*** Extracted entries ***

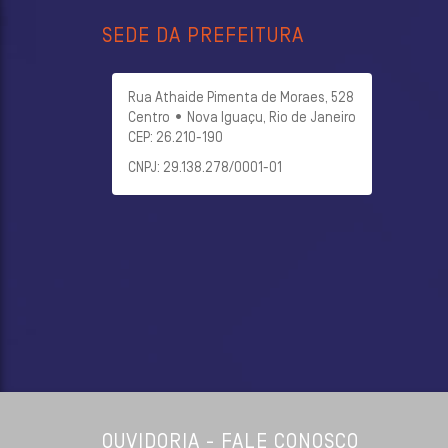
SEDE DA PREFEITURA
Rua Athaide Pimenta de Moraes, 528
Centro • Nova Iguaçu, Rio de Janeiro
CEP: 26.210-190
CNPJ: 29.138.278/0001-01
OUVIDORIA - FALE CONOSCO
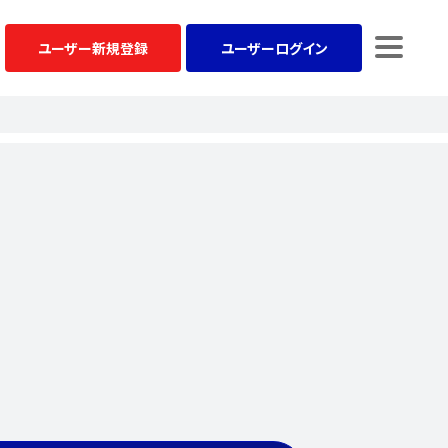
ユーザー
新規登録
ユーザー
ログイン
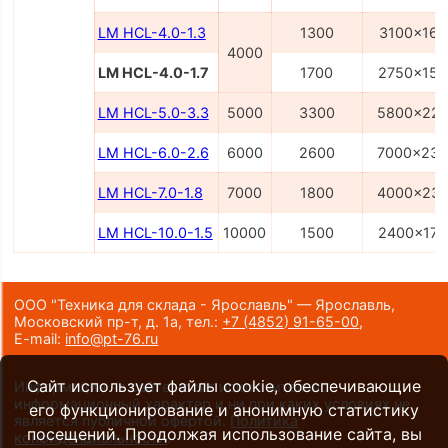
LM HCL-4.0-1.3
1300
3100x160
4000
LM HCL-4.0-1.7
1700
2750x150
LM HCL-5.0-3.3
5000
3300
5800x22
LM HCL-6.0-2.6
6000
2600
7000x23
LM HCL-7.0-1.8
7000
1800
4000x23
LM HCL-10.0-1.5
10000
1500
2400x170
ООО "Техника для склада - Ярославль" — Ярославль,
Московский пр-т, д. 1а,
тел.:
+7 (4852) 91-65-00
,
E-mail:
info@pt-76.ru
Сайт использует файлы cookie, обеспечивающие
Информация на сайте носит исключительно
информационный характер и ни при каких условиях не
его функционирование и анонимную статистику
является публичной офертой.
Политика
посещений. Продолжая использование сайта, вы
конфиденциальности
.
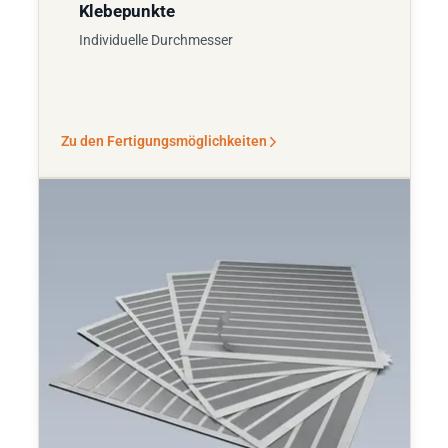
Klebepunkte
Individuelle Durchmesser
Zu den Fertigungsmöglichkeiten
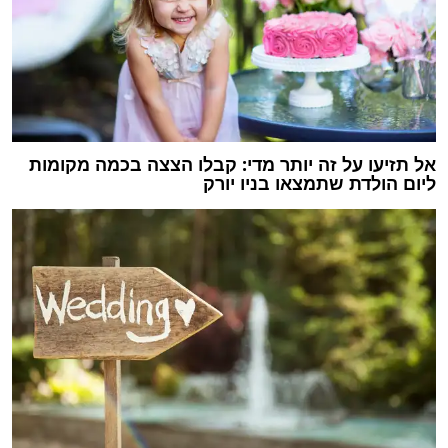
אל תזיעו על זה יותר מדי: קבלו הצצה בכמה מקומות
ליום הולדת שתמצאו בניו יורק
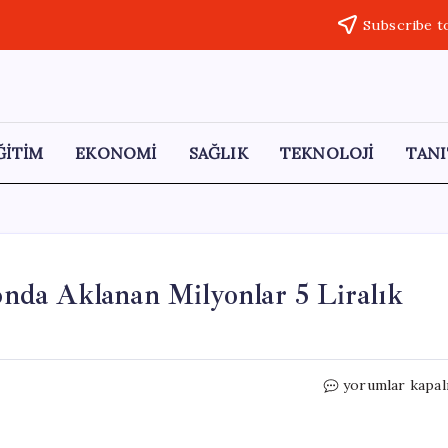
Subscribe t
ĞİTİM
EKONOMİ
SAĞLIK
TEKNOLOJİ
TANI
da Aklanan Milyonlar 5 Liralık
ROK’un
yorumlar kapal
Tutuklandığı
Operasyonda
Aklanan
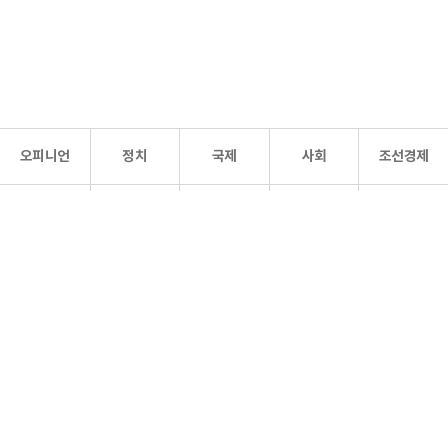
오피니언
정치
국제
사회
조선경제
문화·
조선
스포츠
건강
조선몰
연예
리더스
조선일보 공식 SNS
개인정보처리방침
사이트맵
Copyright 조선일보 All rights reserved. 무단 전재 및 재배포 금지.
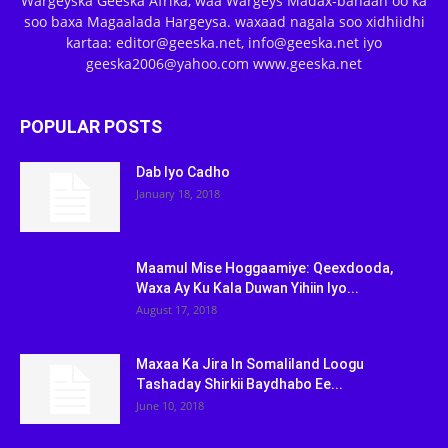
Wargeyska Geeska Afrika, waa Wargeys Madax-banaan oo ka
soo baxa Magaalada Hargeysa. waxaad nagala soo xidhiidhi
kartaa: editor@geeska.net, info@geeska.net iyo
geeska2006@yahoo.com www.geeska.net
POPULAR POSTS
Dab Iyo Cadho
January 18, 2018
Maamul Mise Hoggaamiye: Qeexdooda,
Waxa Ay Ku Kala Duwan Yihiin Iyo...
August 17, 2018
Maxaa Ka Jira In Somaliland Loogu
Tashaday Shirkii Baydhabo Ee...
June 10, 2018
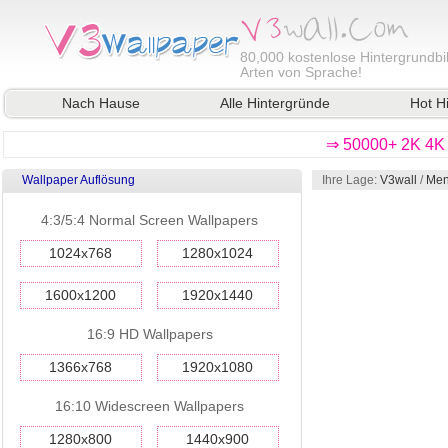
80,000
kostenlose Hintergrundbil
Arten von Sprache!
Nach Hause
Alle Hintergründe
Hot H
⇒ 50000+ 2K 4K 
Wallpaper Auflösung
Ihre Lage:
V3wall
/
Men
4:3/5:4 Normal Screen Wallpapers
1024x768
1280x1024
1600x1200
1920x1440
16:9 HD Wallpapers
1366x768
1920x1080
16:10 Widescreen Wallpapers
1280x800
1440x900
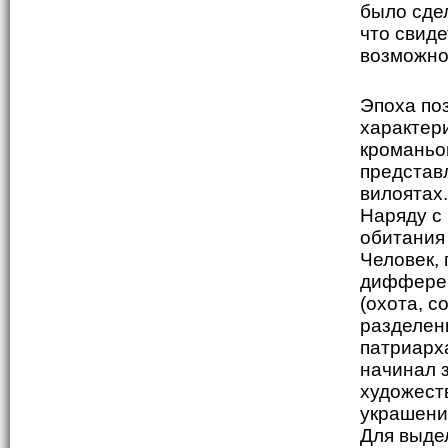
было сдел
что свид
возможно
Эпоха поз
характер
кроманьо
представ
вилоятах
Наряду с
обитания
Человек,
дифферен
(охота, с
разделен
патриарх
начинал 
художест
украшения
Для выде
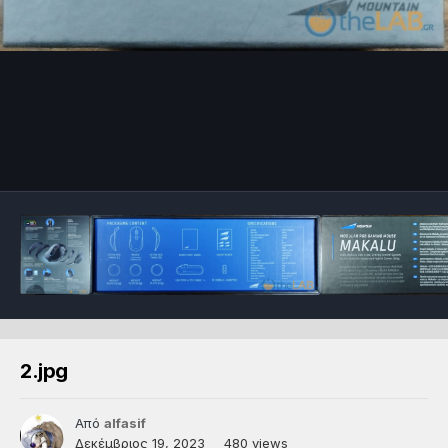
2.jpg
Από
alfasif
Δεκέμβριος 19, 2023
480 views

***

■ Task prompt
Every line above holding the string "Wallpapers" should be listed.

■ Exercise solution
4:3/5:4 Normal Screen Wallpapers
16:9 HD Wallpapers
16:10 Widescreen Wallpapers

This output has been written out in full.